Task prompt
Reproduce the following listing in full, word for word, leaving out the pictures.
Information supplied below:
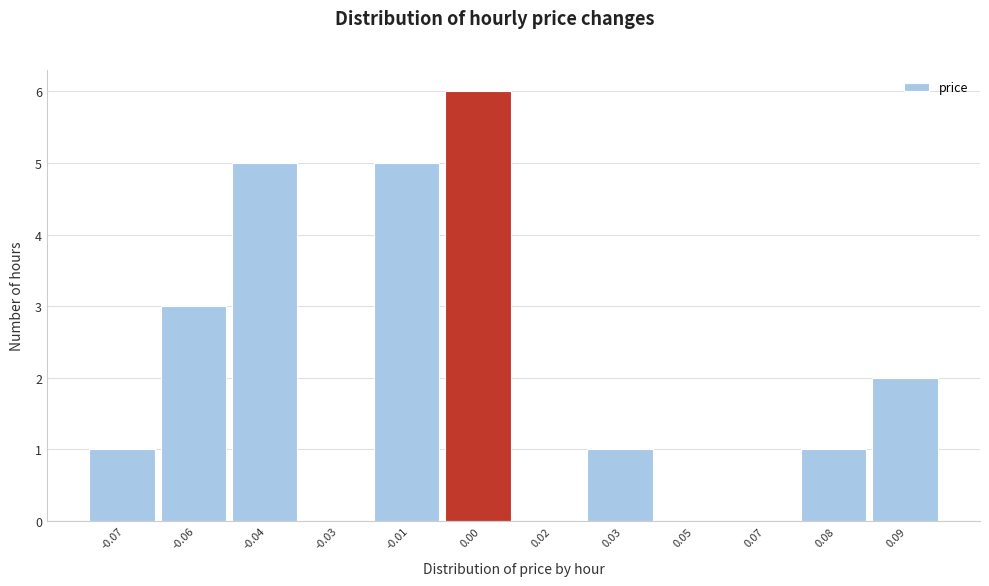

Reading right to left, list all the values displayed in this chart.

0.09=2	0.08=1	0.07=0	0.05=0	0.03=1	0.02=0	0.00=6	-0.01=5	-0.03=0	-0.04=5	-0.06=3	-0.07=1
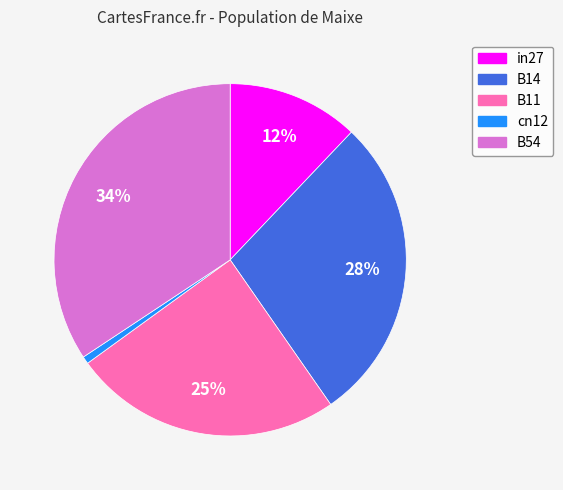

To the nearest percent, what is the average slice percentage?

20%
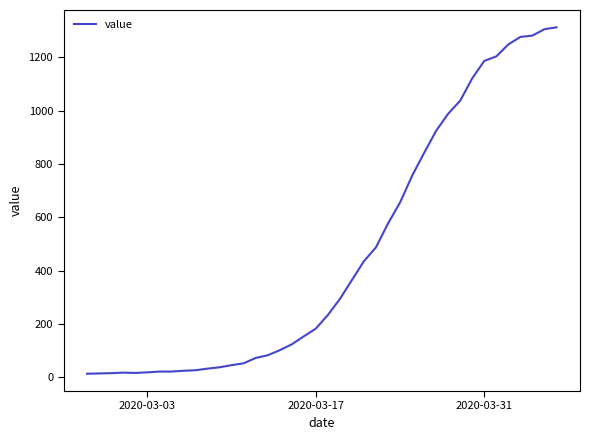

What is the maximum value shown in the chart?

1312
End of Information supplied.
Task solution
Reading right to left, list all the values displayed in this chart.

0.09=2	0.08=1	0.07=0	0.05=0	0.03=1	0.02=0	0.00=6	-0.01=5	-0.03=0	-0.04=5	-0.06=3	-0.07=1

To the nearest percent, what is the average slice percentage?

20%

What is the maximum value shown in the chart?

1312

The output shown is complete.